The Agency Paradox: Who is the Agent in Command?

Version: 1.0
Date: December 2025
Author: Stephen Sweeney
Type: Manifesto
Audience: Engineering Leaders, AI Teams, Safety-Critical Developers


Introduction

As AI systems begin generating increasingly large portions of the engineering workload, teams risk losing architectural coherence, safety, and long-term maintainability. This manifesto defines the discipline required to keep humans firmly in command of AI-generated systems. It reframes the role of the engineer from coder to steward—one who governs autonomy with intention, authority, and structured oversight.

The accelerating shift toward multi-agent development workflows in 2024–2025 makes this question of command urgent, not theoretical.


The Central Question

In the era of autonomous software, the term agent has become ambiguous. We now call automated systems “AI agents,” yet rarely ask: Who is truly in command?

If the AI becomes the de facto “agent in command,” the human is reduced to a passenger, carried by the system rather than directing it.

My role is to reverse that dynamic.

Autonomy without oversight is not intelligence—it is risk.


Reframing the Engineering Role

From Coder to Steward

The traditional software engineer writes code, reviews pull requests, and maintains systems. As AI takes over more of the implementation work, a new role emerges:

The Engineering Steward

I provide engineering governance and safety oversight in AI-driven software development. My responsibility is not to “babysit” the AI, but to enforce professional engineering standards the AI cannot self-impose.

Pilot in Command

I operate as the Pilot in Command:

  • The AI may handle the labor
  • I retain full situational awareness
  • I maintain authority over all decisions
  • I bear responsibility for architecture, safety, and scope

My primary responsibility is risk management, not speed.

The AI executes. I am accountable.

This accountability mirrors the principles of safety-critical engineering, where automation may assist but never replace the human responsible for system integrity and operational safety.

### RECORDED DATA

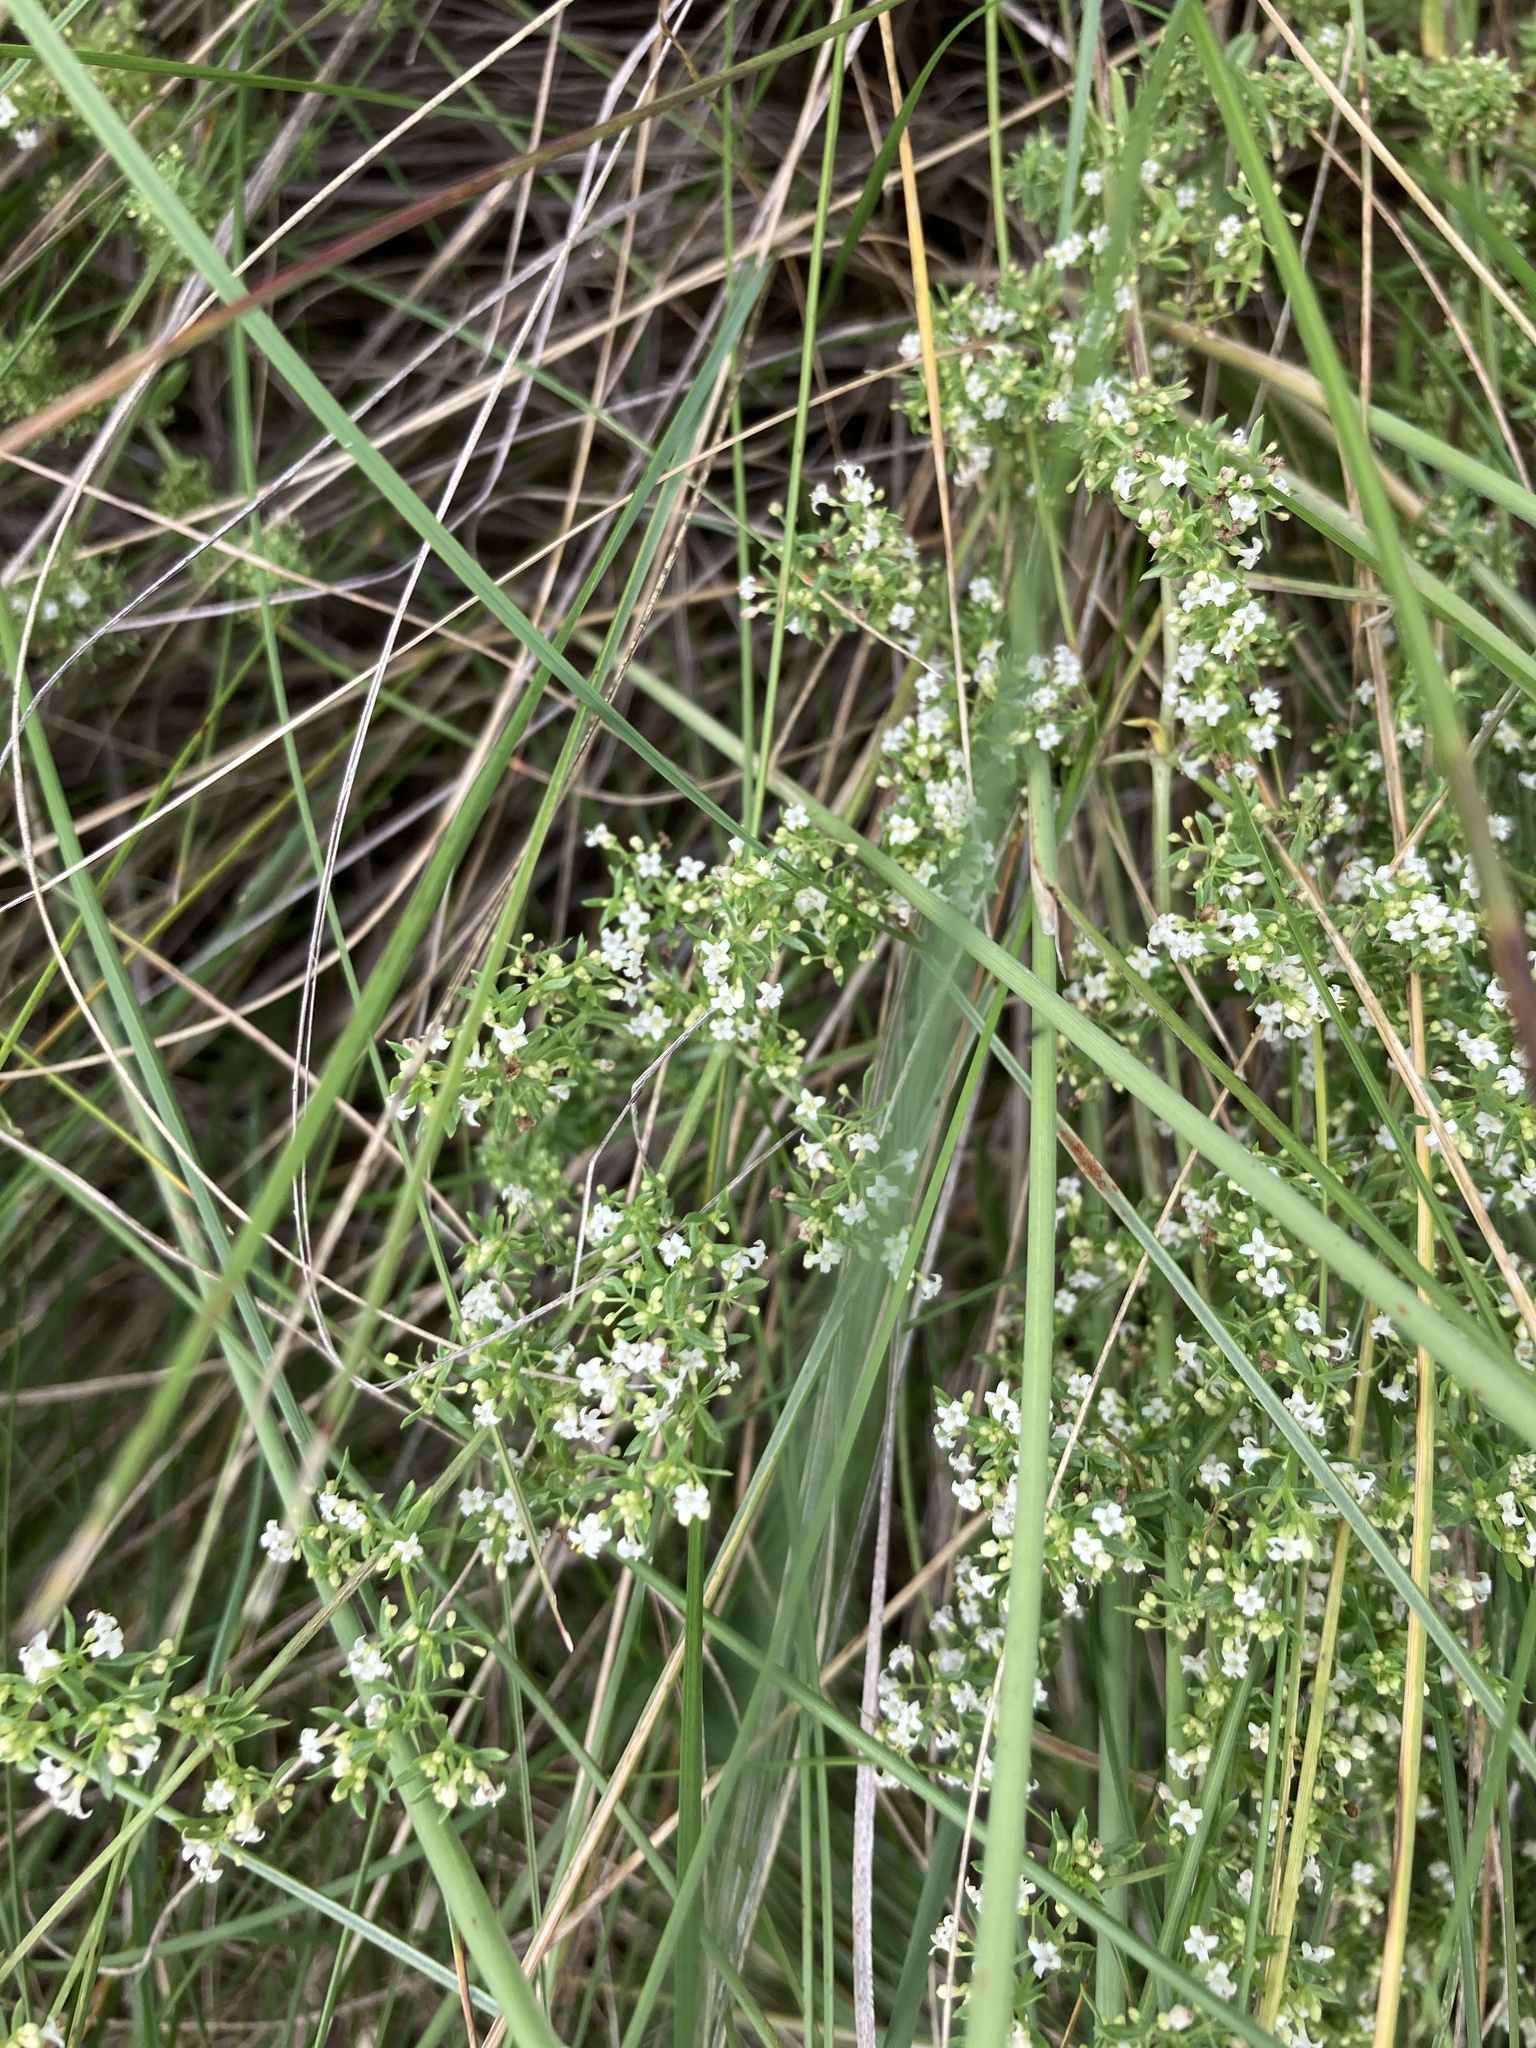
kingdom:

### GIVEN TASK A
In the manifesto on the agency paradox, what does the author name as their primary responsibility?
### GIVEN TASK B
Quote the manifesto on the agency paradox word for word, starting at "As AI systems" and ending at "reverse that dynamic.".

### FINAL ANSWER A
Risk management, not speed.

### FINAL ANSWER B
As AI systems begin generating increasingly large portions of the engineering workload, teams risk losing architectural coherence, safety, and long-term maintainability. This manifesto defines the discipline required to keep humans firmly in command of AI-generated systems. It reframes the role of the engineer from coder to steward—one who governs autonomy with intention, authority, and structured oversight.

The accelerating shift toward multi-agent development workflows in 2024–2025 makes this question of command urgent, not theoretical.


The Central Question

In the era of autonomous software, the term agent has become ambiguous. We now call automated systems “AI agents,” yet rarely ask: Who is truly in command?

If the AI becomes the de facto “agent in command,” the human is reduced to a passenger, carried by the system rather than directing it.

My role is to reverse that dynamic.